- [SET PROBLEM] Rewrite the listing below as a numbered list, omitting blank lines and the pictures.

- [INFORMATION SHOWN]
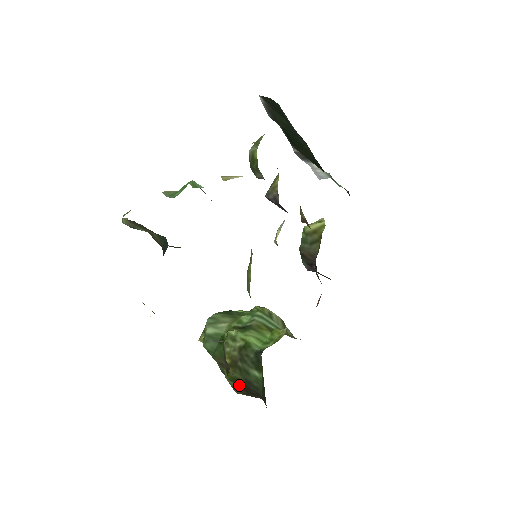
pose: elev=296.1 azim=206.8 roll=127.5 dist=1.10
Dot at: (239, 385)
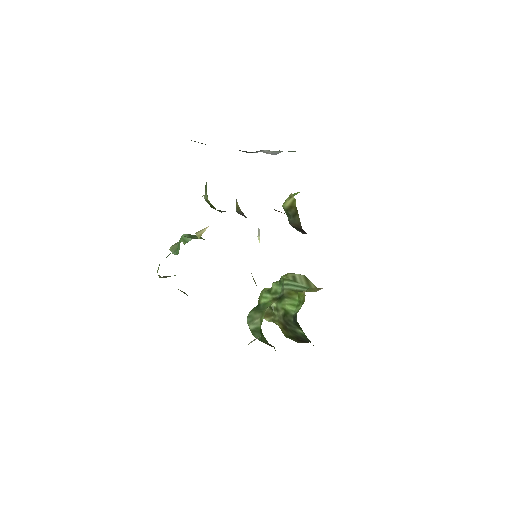
Dot at: (296, 339)
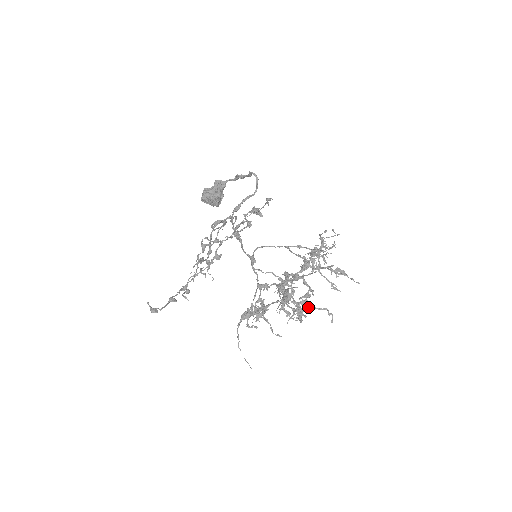
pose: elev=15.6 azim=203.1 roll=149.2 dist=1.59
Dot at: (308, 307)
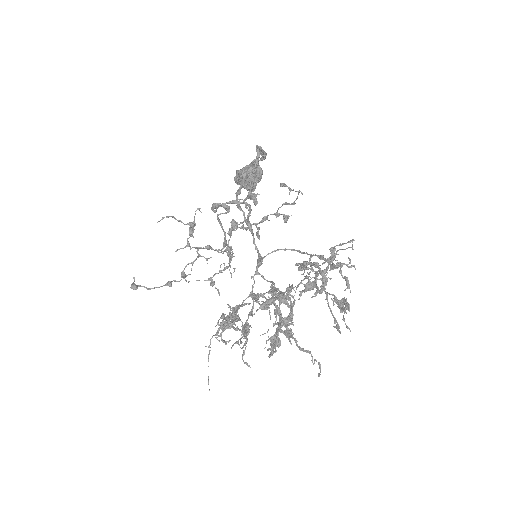
Dot at: (289, 341)
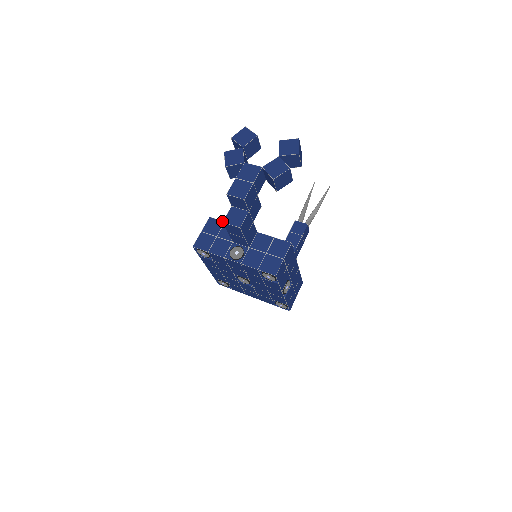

- [ANSWER TO THIS PROBLEM]
1. pose: elev=296.1 azim=206.8 roll=127.5 dist=1.10
2. Dot at: (239, 385)
3. Dot at: (296, 339)
4. pose: elev=15.6 azim=203.1 roll=149.2 dist=1.59
5. Dot at: (308, 307)
6. Dot at: (289, 341)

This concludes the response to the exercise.